Tuesday, November 08, 2011
I am having a hard time writing a review for Crossed. First, I did not even write a review the first book in this series. Because I had many mixed feeling about Matched. But I have to say Matched was so much better than the Crossed.
In this dystopian series everything in Cassia's life is control by the society. The society controls what you eat, who you love, and even when you die. In the prior book Matched Cassia starts to question the society. By making her own choices she falls in love with a person the society feels is wrong for her.
In Condie most recent addition to the Matched trilogy Crossed, Cassia's has abandoned her home, family, and the only life she knows to find Ky the boy that she really loves. Ky is dealing with the aftermath of being forced to leave Cassia. This is the whole book! More importantly, in Crossed we learn very little about the society.
What is good about Crossed?
1) Love the fact that Tennyson’s Crossing the Bar and Dylan Thomas' Do not go gentle into that good night, are reoccurring themes throughout the book. Condie does an great job with weaving the poems into the story.
2) I also liked the part were Cassia and Ky find each other after all the crap they both have to go through.
What is not so good about Crossed?
1) The first part of the book was just Ky and Cassia wondering in the woods. I know there was character growth during this time by Cassia and Ky put really this should not have been the first half of the book. This could have been done in a few chapters.
2) It really pissed me of that Cassia did all this crap to find Ky, and when she find him she seriously thinks about not staying with him. Of course you know she decides to stay with him. But wait the Rebellion sends her back to the society. Ky has to go to a different place, and fight for a cause that he doesn't believe in. Surprise! There will be a third book. I guess all will be answered.
I just have to say thinking back I did like Matched. I found the story really interesting despite the fact there was stuff in that book that I did not care for. But with Crossed I am so mad that I paid money for this book. I could have wait until the book was at the library. I think Condie fell into the same trap that so many authors do with the 2nd books in their series.
Saturday, November 05, 2011
Very simply I am a girl that loves to read novels about things that creep around outside people’s window at night. I also love to read about bloodsuckers. In real life I hope to become a professional bloodsucker one day soon. I know that I am silly! Sorry for the bad lawyer joke, to all my professional bloodsuckers. It is just a joke.
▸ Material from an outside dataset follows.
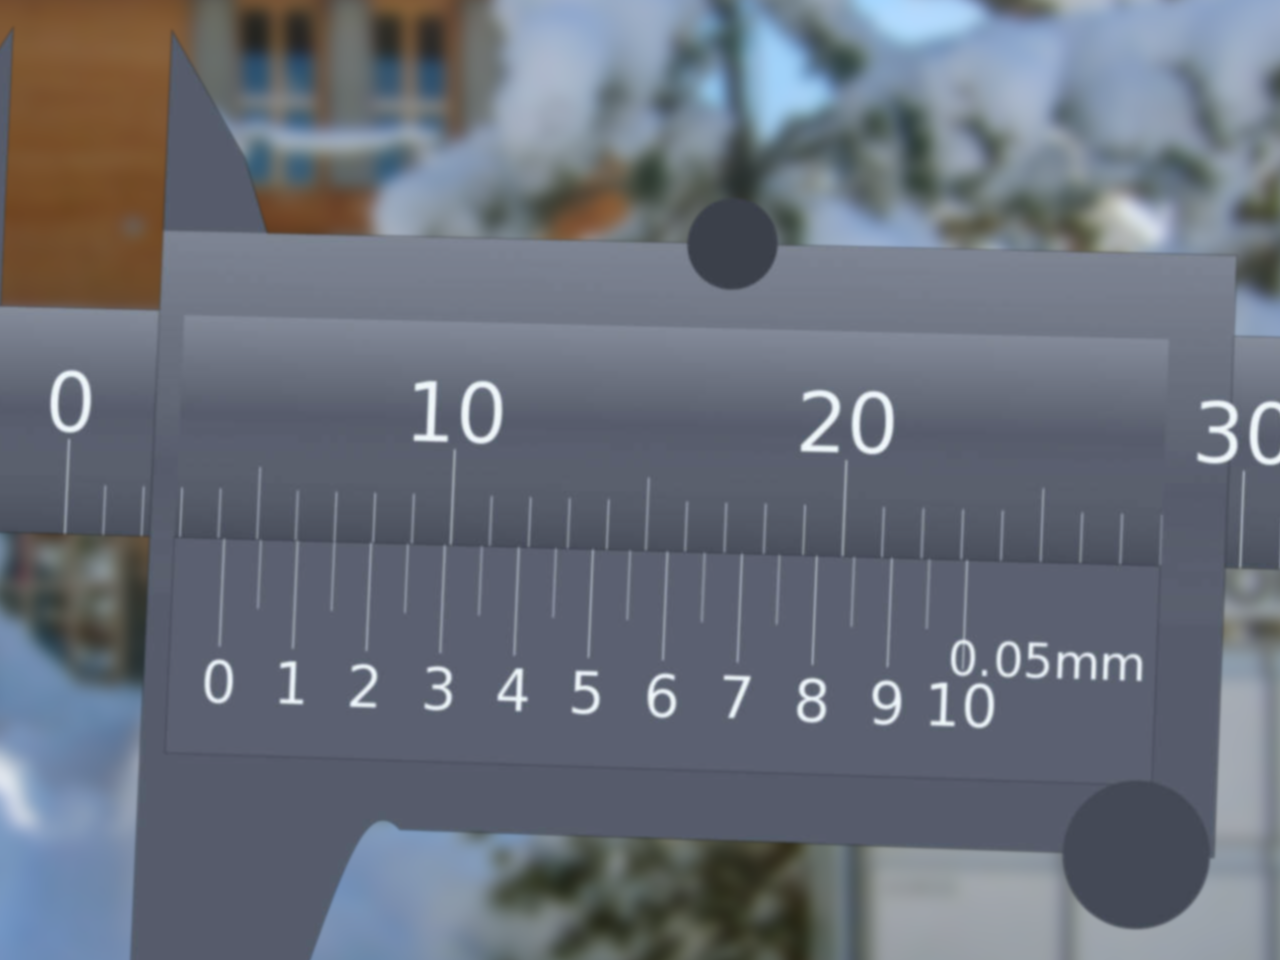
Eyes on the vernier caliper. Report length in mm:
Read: 4.15 mm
By following these two passions I have traveled a unique path. I am one of those people that read every day and love it. One of my favorite websites is Goodreads. http://goodreads.com After reading a few of my friend’s from Goodreads blogs I was inspired to start one of my very own. I mostly read paranormal fiction. Particularly, I enjoy YA paranormal romance. I also enjoy dystopia novels and historical fiction. Lastly, I also like true crime novels. I literally grew up reading John Grisham. Well, my mom read the novels and I just listen.
I think growing up listening to John Grisham was the first contact that I had with the legal world. But when I was in 7th grade I had to do a report on the justice system and I based my report on the movie 12 Angry Men and Harper Lee’s To Kill a Mocking Bird. Every since that report I wanted to be a lawyer.
The road has not been easy for me. When I was in 2nd grade I found out that I had a learning disability. My junior year of high school I told my college advisor that I wanted to be a lawyer. She told me that I would never be able to get into law school. I can proudly say that in 2011 I graduated from law school. But the universe is not always fair. I have taken the bar exam and failed.
Now I am currently dealing with the aftermath of failure. I am not going to fib. I do have some regrets. However, I do not think they are typical. Most of my regrets are about the bar exam and my first year of law school. Since learning that I failed the exam I have wonder would I have received a different result if I went to a different law school and took a different bar prep class. I have even questioned if I really want to be a lawyer. Those are not true regrets; those are just doubts that I think any one in my situation would have. My real regret is that I doubted my self. But through all those fake and real doubts I have arrived at the conclusion that I really want to be a lawyer.
When I enter high school I kind of lost my love of reading. But during my junior year I read one of my all time favorite books The Memoirs of Cleopatra by Margaret George. After I graduated from college I began to read again. But I went to grad school and I never had time to read. So who would have thought that I would find my lost love in law school.
My first year of law school was somewhat academically successful. However, my first year was personally horrific. Despite the fact that I wanted to be lawyer since I was in 7th grade, I loathed the actual experience of law school. I had never been one of those people that study that much despite having a learning disability. For the first time in my life I had to study and read a lot just to keep up. I made it through my first year right in the middle of the pack. But I knew that something had to change. I came to the conclusion at the end of my 1st year that I would not be able to keep that pace for the next two years. I began my 2nd year of law school and I had to take a legal ethic class. The professor on the first day of class talked about how different the life of a one L was from the life of two L. He talked about how as 2nd year students we must find a balance. He told us that we should pick up a non-legal book some time. On that day I rediscovered my love for reading.